Figure 1: Interceptor aircraft created in Part 2 of this series upon successful interception of the target aircraft
This Time – Communication via LEO Constellation
Lastly, the DRM is expanded to incorporate a communications relay from the intercept aircraft to a ground facility near the east coast of Australia. This link is facilitated via a phased array mounted on top of the aircraft and a LEO constellation which serves as a relay between the aircraft transmitter and ground facility receiver. The goal here is to evaluate the access intervals between assets and ensure that regardless of the intercept route taken, the aircraft can maintain a satisfactory communication link to the ground facility.
Figure 2 Phased array onboard intercept aircraft tasked with communications to LEO constellation
LEO Constellation
The LEO constellation is arranged in a Delta 45.0: 12/6/1 walker configuration, using the “Walker” tool within STK. This produces a 12-satellite constellation, with six orbital planes, each at an inclination of 45 degrees.
Each of the satellites possesses a transmitter and receiver. These are set up in a linked fashion, such that any change made to the definition of these communication objects will carry across the entire constellation. Whilst this constellation remains quite sparse, this linked setup enables the straightforward scaling of the constellation to much larger configurations, without drastically increasing user setup time.
Figure 3: Overview of LEO Constellation orbit paths, shown here in light blue
Chain Access
To enable communication via the LEO constellation, a chain object is defined within STK. This allows the user to define a start and end point to the communication chain, as well as any intermediary jumps in between. The chain is setup up to allow the signal to travel from the aircraft to a LEO satellite. From here, it can either be broadcast straight to the ground facility, if line-of-sight access is available, or relayed to a second LEO satellite and then down to the facility.

Given information:
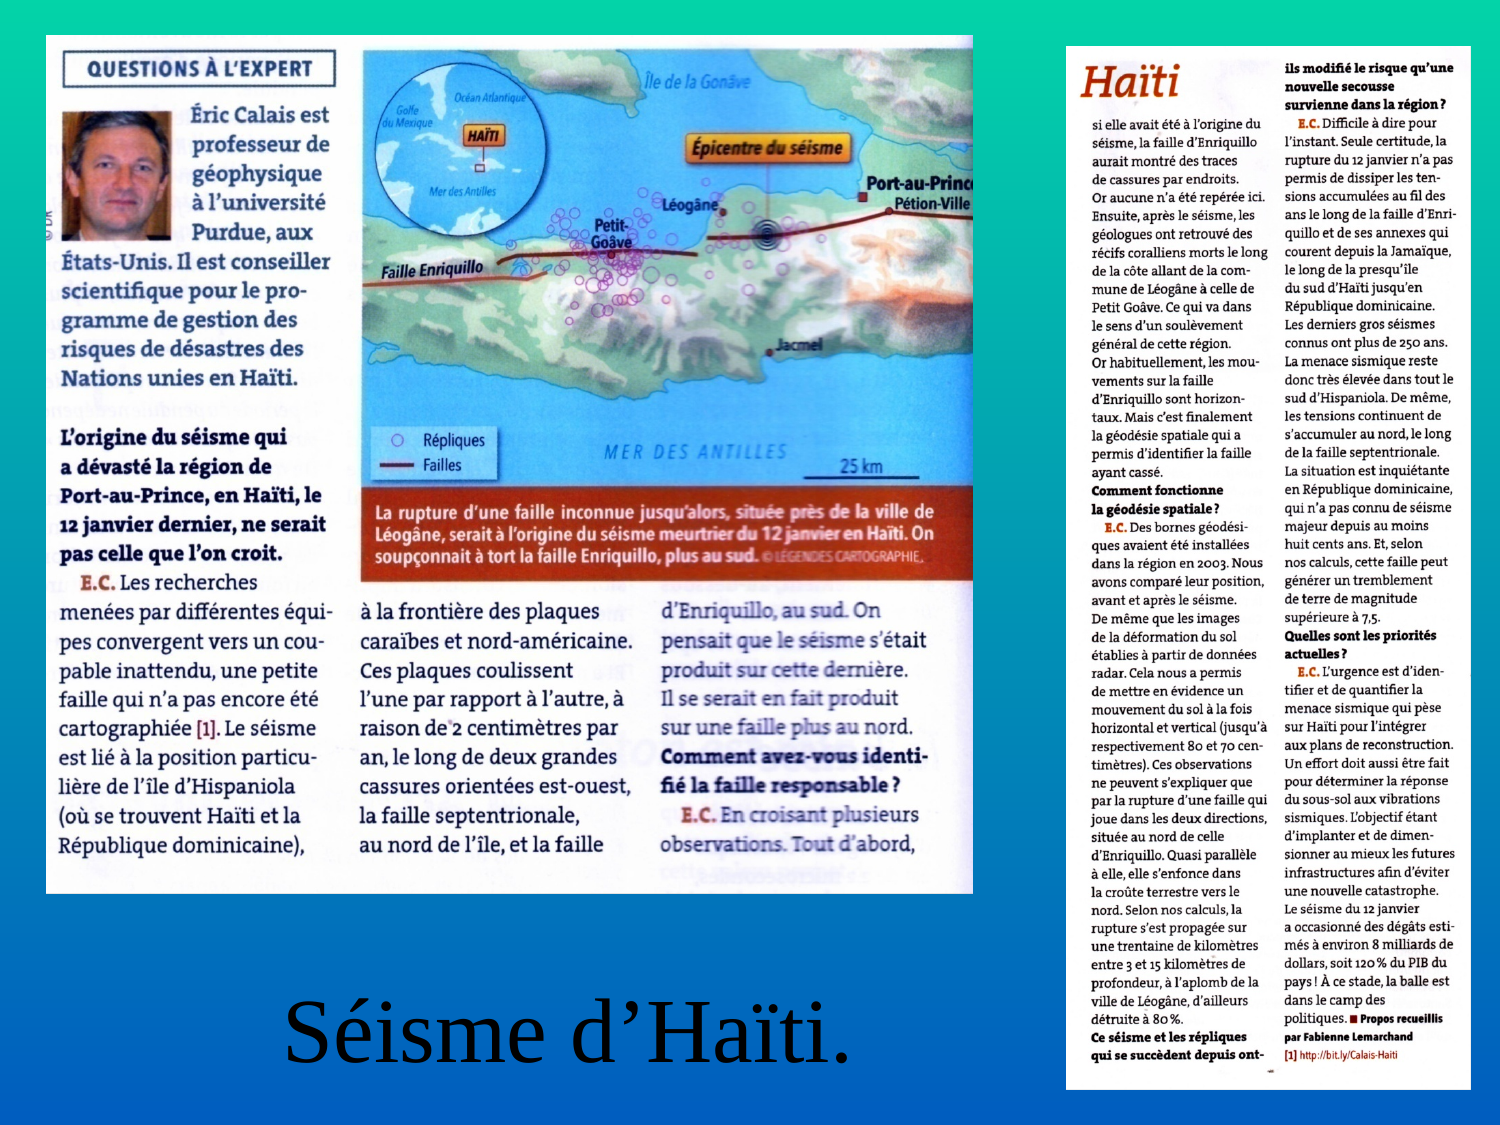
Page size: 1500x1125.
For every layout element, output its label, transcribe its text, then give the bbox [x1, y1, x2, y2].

text_box Séisme d’Haïti. [257, 972, 879, 1079]
picture [0, 35, 1500, 1090]
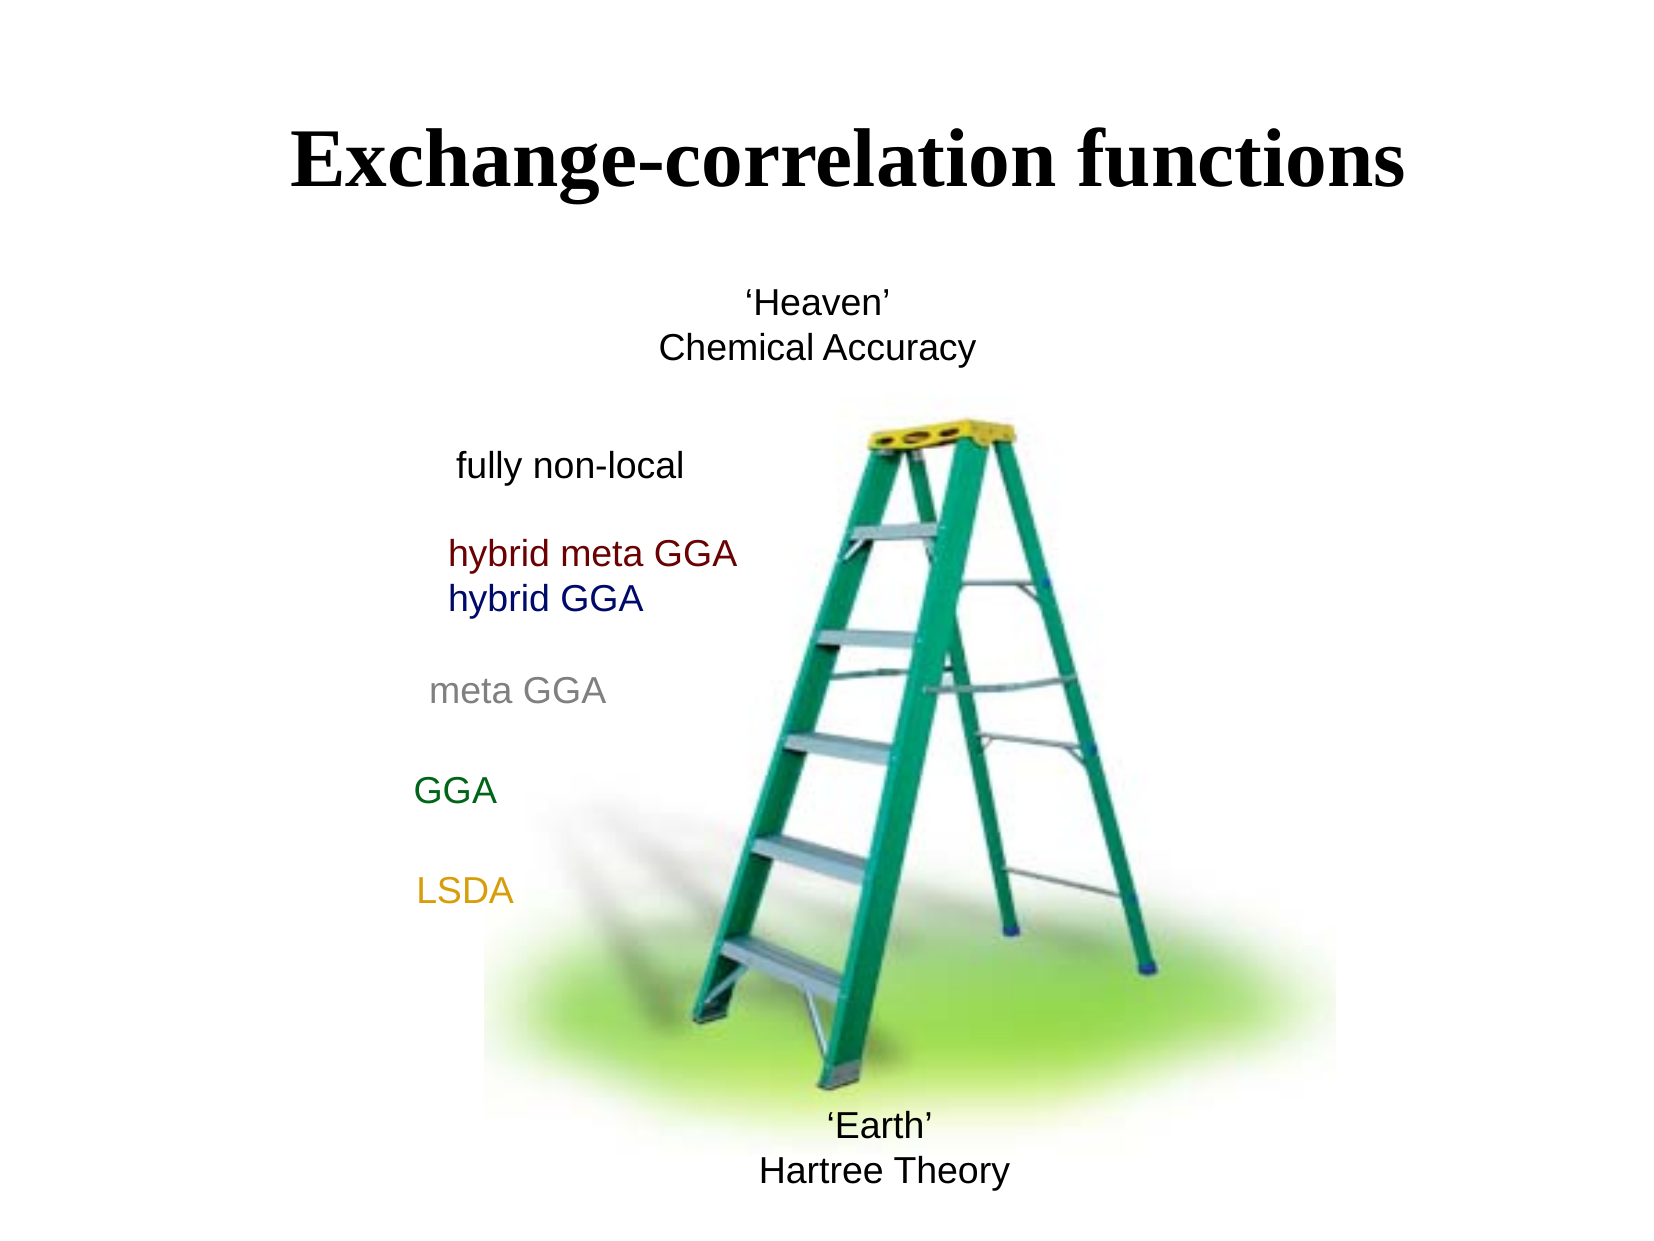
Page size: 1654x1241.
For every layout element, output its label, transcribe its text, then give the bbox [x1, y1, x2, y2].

text_box GGA [398, 758, 513, 820]
text_box fully non-local [405, 433, 700, 495]
picture [484, 321, 1336, 1174]
text_box meta GGA [414, 658, 622, 720]
text_box ‘Heaven’ Chemical Accuracy [608, 269, 992, 376]
text_box ‘Earth’ Hartree Theory [708, 1093, 1025, 1200]
text_box LSDA [401, 858, 529, 920]
text_box hybrid meta GGA hybrid GGA [433, 521, 753, 627]
text_box Exchange-correlation functions [240, 105, 1422, 213]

What this exercise asks:
**A)** In the LEO relay passage, how many orbital planes does the satellite constellation have?
**B)** Say whether each statement agrees with the LEO relay passage. Answer yes or no, and quote the words from the passage that decide it.
(i) The phased array is mounted underneath the aircraft.
(ii) A change to the definition of the satellites' communication objects carries across the whole constellation.
(iii) The ground facility sits near the west coast of Australia.
**C)** Resume the LEO relay passage right after its last sentence, which describes the signal being relayed to a second LEO satellite and then down to the facility.
You won't need the records for anything here.

Answer set:
**A)** Six orbital planes.

**B)**
(i) No: "mounted on top of the aircraft"
(ii) Yes: "any change made to the definition of these communication objects will carry across the entire constellation"
(iii) No: "a ground facility near the east coast of Australia"

**C)**
As expected, this generates several simultaneous links at any given time, even with the sparse 12 satellite constellation used in this DRM. Fortunately, STK’s latest release allows for the computation of an “optimal strand.” In this instance, the optimal strand is computed based on minimal distance the signal must travel, however it could be computed based on processing delay, or some custom user scalar instead. Figure 4 and Figure 5 show an example of the optimal strand updating as time progresses. In Figure 4, the signal recognises the shortest transmission path is via Leo_Sat43, however 3 minutes later, as this satellite passes further south in its orbit, the optimal strand updates to reroute via Leo_Sat21 instead.
Figure 4: LEO Constellation and communication chain. Optimal strand highlighted in blue via LEO_Sat43. Other available strands shown with pink line.
Figure 5: LEO Constellation and communication chain. Optimal strand highlighted in blue now via Leo_Sat21. Other available strands shown with pink line.
Communication Results
With the access chain established, we can start to integrate both the duration of access between assets, and the quality of this access as well. Below, Figure 6 shows the timeline elements generated in STK which provide the first indication of communications availability. Here the top orange bar shows the availability of the aircraft itself, I.E. time between take-off and landing. Beneath it, the segmented orange bars show the times during which a complete chain access is available from the aircraft through the LEO constellation and back to the east coast ground facility.
Figure 6: Timeline elements within STK provide the first indication of access duration and gaps in the created chain object.
These results can also be expressed in more detailed reports and graphed. Here, Figure 7 shows a complete chain access report, providing information about each period during which the full communication chain is present.
Figure 7: Screenshot of the complete chain access report generated in STK. Not pictured: the summative information about the chain including total combined access duration.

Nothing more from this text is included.